In conclusion, he gives his open approval to the Wittenbergers, that “Mass is no longer said, that there is no more organ-playing,” and that “bleating and bellowing” has ceased in the Church, so that the Papists say: “They are all heretics and have gone crazy.” It seems to him that Saxony is the happiest of lands, “because there the living truth of the Gospel has arisen”; surely the Elector Frederick must be the Prince, foretold by prophecy, who was to deliver the Holy Sepulchre; himself he compares to the “Angel at the Sepulchre,” or to Magdalene who announced the Resurrection.
His self-confidence and arrogance had not been shaken by the many weary hours of lonely introspection in the Wartburg, but, on the contrary, had been nourished and inflamed. That was the period of his “spiritual baptism”; he felt volcanic forces surging up within him. He believed that a power from above had commanded him to teach as he was doing.
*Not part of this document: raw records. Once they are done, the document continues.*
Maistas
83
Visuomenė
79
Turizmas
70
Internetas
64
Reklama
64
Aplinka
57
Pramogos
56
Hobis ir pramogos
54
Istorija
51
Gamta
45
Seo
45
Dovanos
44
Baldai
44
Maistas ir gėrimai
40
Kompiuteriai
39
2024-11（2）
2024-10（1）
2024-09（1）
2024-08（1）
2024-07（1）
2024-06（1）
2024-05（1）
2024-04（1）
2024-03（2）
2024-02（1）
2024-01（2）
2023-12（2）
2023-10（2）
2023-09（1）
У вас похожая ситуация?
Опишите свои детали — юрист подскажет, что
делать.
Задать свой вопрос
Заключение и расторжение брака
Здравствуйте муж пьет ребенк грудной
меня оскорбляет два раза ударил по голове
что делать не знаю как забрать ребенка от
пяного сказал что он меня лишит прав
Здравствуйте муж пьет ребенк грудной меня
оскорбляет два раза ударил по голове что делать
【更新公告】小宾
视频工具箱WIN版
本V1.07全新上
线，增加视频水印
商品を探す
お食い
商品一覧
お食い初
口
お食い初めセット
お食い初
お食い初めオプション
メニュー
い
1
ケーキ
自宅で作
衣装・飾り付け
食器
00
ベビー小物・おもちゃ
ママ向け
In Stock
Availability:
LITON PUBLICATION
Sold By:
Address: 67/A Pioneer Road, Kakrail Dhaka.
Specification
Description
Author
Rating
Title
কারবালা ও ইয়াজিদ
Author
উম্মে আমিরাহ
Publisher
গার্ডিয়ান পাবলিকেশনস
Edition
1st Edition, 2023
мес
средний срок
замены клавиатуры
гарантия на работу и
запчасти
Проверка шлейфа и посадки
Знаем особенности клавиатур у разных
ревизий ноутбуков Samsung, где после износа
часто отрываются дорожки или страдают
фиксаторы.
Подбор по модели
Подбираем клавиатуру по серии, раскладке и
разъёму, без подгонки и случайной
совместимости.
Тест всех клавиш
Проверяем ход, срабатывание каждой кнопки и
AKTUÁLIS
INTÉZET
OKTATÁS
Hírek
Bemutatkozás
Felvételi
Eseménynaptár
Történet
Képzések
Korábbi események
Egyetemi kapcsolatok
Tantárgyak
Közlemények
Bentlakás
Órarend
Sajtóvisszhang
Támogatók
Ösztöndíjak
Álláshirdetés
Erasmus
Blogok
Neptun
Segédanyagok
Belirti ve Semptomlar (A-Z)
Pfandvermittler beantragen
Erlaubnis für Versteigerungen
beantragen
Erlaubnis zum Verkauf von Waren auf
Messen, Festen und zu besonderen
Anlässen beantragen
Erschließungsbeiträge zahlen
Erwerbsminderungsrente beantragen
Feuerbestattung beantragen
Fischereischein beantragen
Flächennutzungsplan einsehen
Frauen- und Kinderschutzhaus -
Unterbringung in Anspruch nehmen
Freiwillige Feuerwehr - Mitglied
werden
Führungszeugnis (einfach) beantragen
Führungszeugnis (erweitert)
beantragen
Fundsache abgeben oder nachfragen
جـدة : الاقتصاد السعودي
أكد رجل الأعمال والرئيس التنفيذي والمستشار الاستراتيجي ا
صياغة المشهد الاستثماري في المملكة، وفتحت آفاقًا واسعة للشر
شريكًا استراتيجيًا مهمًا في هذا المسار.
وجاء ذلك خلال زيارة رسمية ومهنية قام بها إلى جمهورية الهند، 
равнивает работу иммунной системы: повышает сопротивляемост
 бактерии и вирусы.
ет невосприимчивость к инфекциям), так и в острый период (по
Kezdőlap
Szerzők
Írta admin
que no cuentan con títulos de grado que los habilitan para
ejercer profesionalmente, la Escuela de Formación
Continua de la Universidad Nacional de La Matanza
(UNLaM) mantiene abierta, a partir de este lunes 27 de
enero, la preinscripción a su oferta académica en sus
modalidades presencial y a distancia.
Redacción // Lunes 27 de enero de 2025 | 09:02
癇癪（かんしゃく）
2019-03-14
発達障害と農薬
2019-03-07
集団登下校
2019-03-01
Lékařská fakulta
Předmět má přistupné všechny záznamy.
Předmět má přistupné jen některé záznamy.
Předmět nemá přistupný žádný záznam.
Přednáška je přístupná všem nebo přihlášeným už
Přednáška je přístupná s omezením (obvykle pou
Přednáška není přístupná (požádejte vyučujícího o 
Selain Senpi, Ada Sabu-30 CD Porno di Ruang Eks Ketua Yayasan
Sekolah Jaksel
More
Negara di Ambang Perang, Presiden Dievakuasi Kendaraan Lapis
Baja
Hence he called the Wartburg his Patmos; as the Apostle John had received his revelation on Patmos, so, as he thought, he also had been favoured in his seclusion with mysterious communications from above.
The idea of a divine commission now began to penetrate all his being with overwhelming force.
When the ecclesiastical troubles at Wittenberg necessitated his permanent return thither, he declared to the Elector, who had hitherto never heard such language from his lips, “Your Electoral Grace is already aware, or, if unaware, is hereby apprised of the fact, that I have not received the Gospel from man, but from heaven only, through Our Lord Jesus Christ, so that I might already have accounted myself and signed myself a servant and evangelist, and for the future shall do so.” We must also refer to the days of his Saxon Patmos — which exercised so deep an influence on his interior life — the remarkable mystical utterance to which his pupils afterwards declared he had given vent at a later date, viz. that he had been “commanded,” nay, “enjoined under pain of eternal reprobation (‘interminaretur’) not to doubt in any way of these things [of the doctrines he was to teach].”